EXERCISE DETAILS: Lines from the one containing "## 📁 Files Changed" through the end of the data below are to be transcribed exactly; leave out all others.

##### THE RECORDS

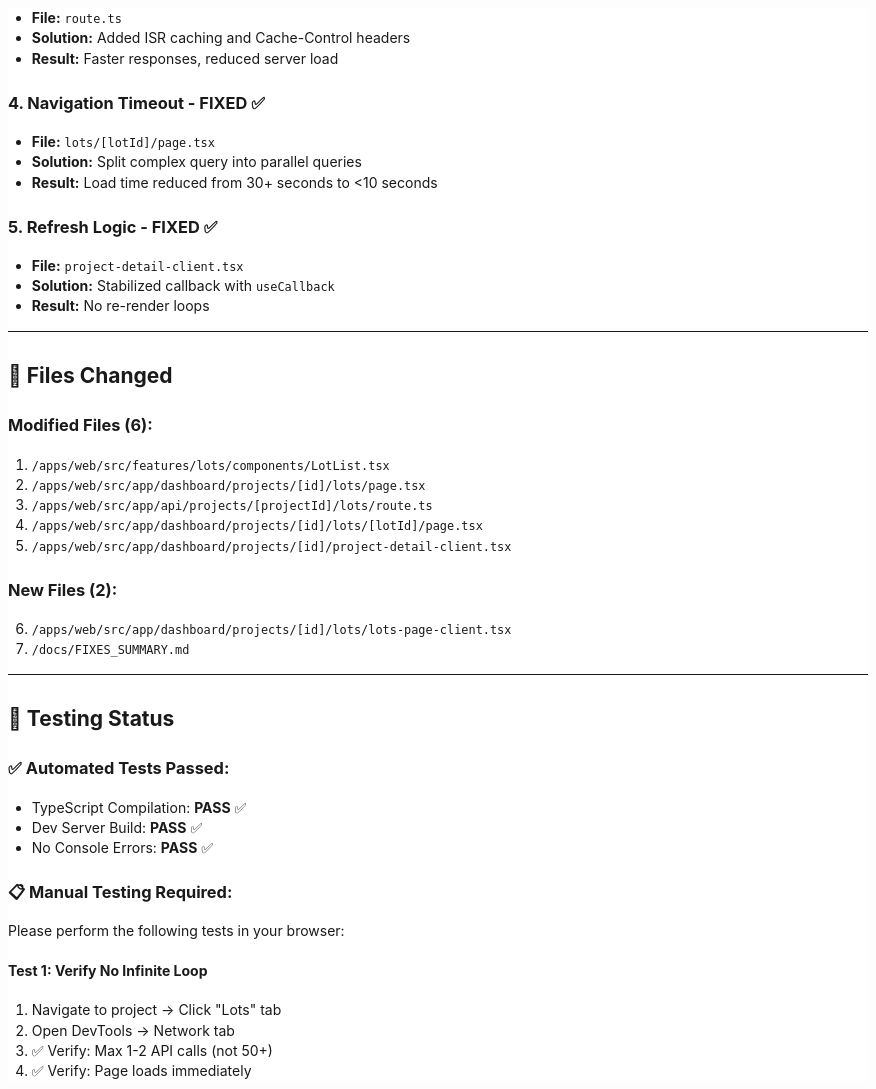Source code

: - **File:** `route.ts`
- **Solution:** Added ISR caching and Cache-Control headers
- **Result:** Faster responses, reduced server load

### 4. **Navigation Timeout** - FIXED ✅

- **File:** `lots/[lotId]/page.tsx`
- **Solution:** Split complex query into parallel queries
- **Result:** Load time reduced from 30+ seconds to <10 seconds

### 5. **Refresh Logic** - FIXED ✅

- **File:** `project-detail-client.tsx`
- **Solution:** Stabilized callback with `useCallback`
- **Result:** No re-render loops

---

## 📁 Files Changed

### Modified Files (6):

1. `/apps/web/src/features/lots/components/LotList.tsx`
2. `/apps/web/src/app/dashboard/projects/[id]/lots/page.tsx`
3. `/apps/web/src/app/api/projects/[projectId]/lots/route.ts`
4. `/apps/web/src/app/dashboard/projects/[id]/lots/[lotId]/page.tsx`
5. `/apps/web/src/app/dashboard/projects/[id]/project-detail-client.tsx`

### New Files (2):

6. `/apps/web/src/app/dashboard/projects/[id]/lots/lots-page-client.tsx`
7. `/docs/FIXES_SUMMARY.md`

---

## 🧪 Testing Status

### ✅ Automated Tests Passed:

- TypeScript Compilation: **PASS** ✅
- Dev Server Build: **PASS** ✅
- No Console Errors: **PASS** ✅

### 📋 Manual Testing Required:

Please perform the following tests in your browser:

#### Test 1: Verify No Infinite Loop

1. Navigate to project → Click "Lots" tab
2. Open DevTools → Network tab
3. ✅ Verify: Max 1-2 API calls (not 50+)
4. ✅ Verify: Page loads immediately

##########

SOLUTION TO THIS PROBLEM:
## 📁 Files Changed

### Modified Files (6):

1. `/apps/web/src/features/lots/components/LotList.tsx`
2. `/apps/web/src/app/dashboard/projects/[id]/lots/page.tsx`
3. `/apps/web/src/app/api/projects/[projectId]/lots/route.ts`
4. `/apps/web/src/app/dashboard/projects/[id]/lots/[lotId]/page.tsx`
5. `/apps/web/src/app/dashboard/projects/[id]/project-detail-client.tsx`

### New Files (2):

6. `/apps/web/src/app/dashboard/projects/[id]/lots/lots-page-client.tsx`
7. `/docs/FIXES_SUMMARY.md`

---

## 🧪 Testing Status

### ✅ Automated Tests Passed:

- TypeScript Compilation: **PASS** ✅
- Dev Server Build: **PASS** ✅
- No Console Errors: **PASS** ✅

### 📋 Manual Testing Required:

Please perform the following tests in your browser:

#### Test 1: Verify No Infinite Loop

1. Navigate to project → Click "Lots" tab
2. Open DevTools → Network tab
3. ✅ Verify: Max 1-2 API calls (not 50+)
4. ✅ Verify: Page loads immediately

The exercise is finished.